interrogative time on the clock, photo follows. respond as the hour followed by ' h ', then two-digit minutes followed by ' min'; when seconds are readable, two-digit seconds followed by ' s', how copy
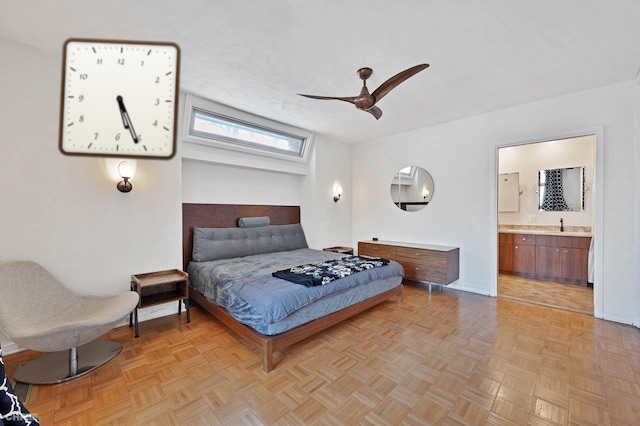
5 h 26 min
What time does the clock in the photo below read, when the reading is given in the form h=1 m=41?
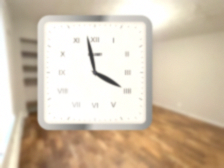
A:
h=3 m=58
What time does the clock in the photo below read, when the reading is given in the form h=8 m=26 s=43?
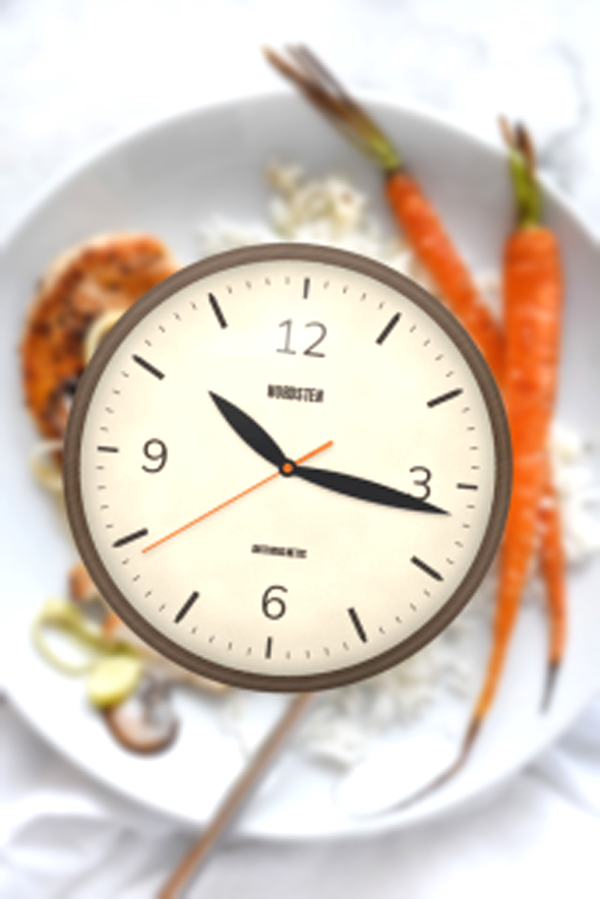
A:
h=10 m=16 s=39
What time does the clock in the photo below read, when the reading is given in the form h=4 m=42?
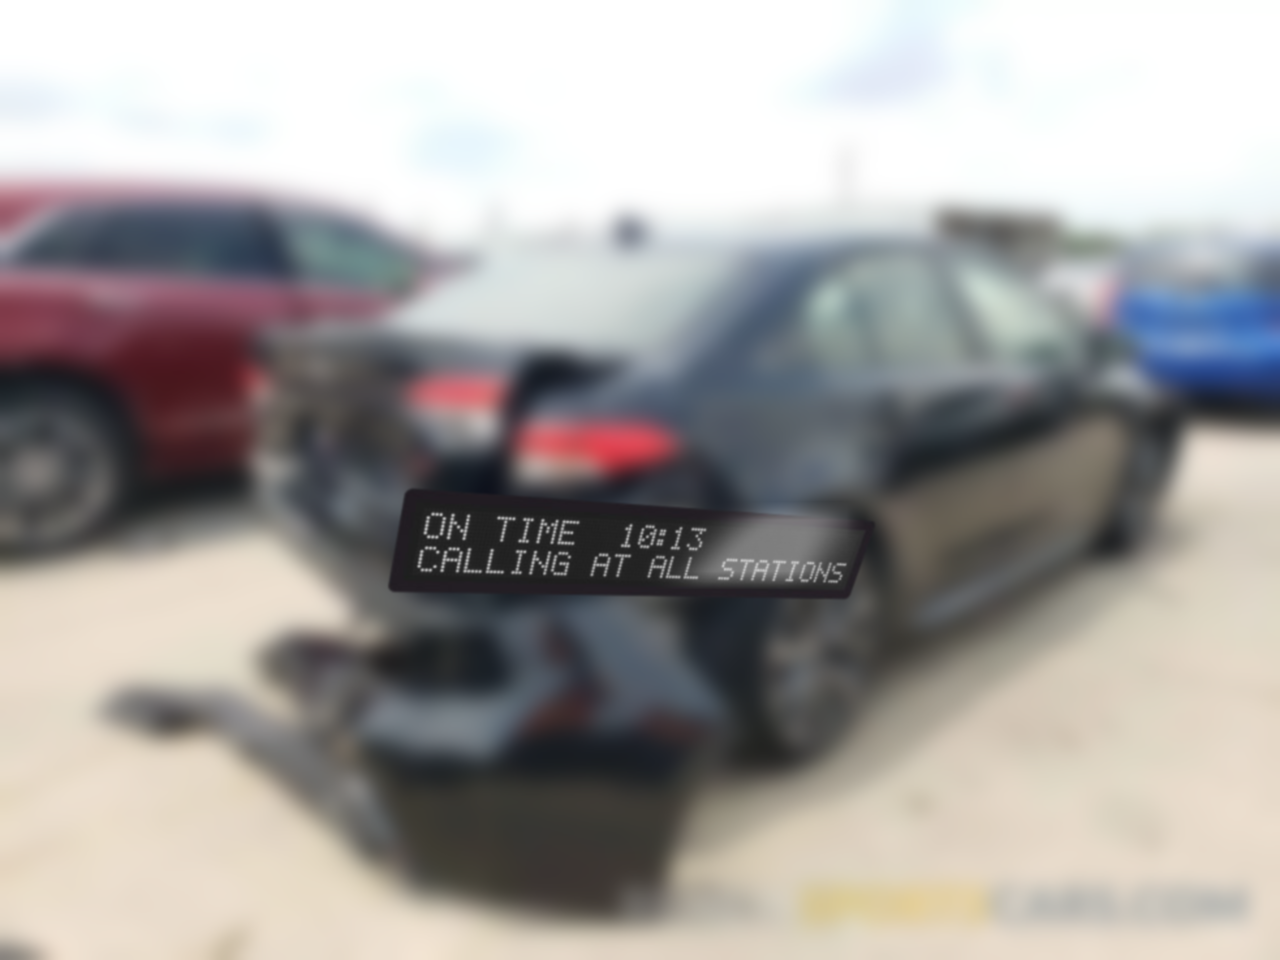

________________________________________

» **SHORT TASK**: Format the lines above as a Markdown table with the columns Row and Line, numbering the rows in order and skipping blank lines. Leave the pictures out of the table.

» **RESPONSE**:
| Row | Line |
|---|---|
| 1 | interrogative time on the clock, photo follows. respond as the hour followed by ' h ', then two-digit minutes followed by ' min'; when seconds are readable, two-digit seconds followed by ' s', how copy |
| 2 | 5 h 26 min |
| 3 | What time does the clock in the photo below read, when the reading is given in the form h=1 m=41? |
| 4 | A: |
| 5 | h=3 m=58 |
| 6 | What time does the clock in the photo below read, when the reading is given in the form h=8 m=26 s=43? |
| 7 | A: |
| 8 | h=10 m=16 s=39 |
| 9 | What time does the clock in the photo below read, when the reading is given in the form h=4 m=42? |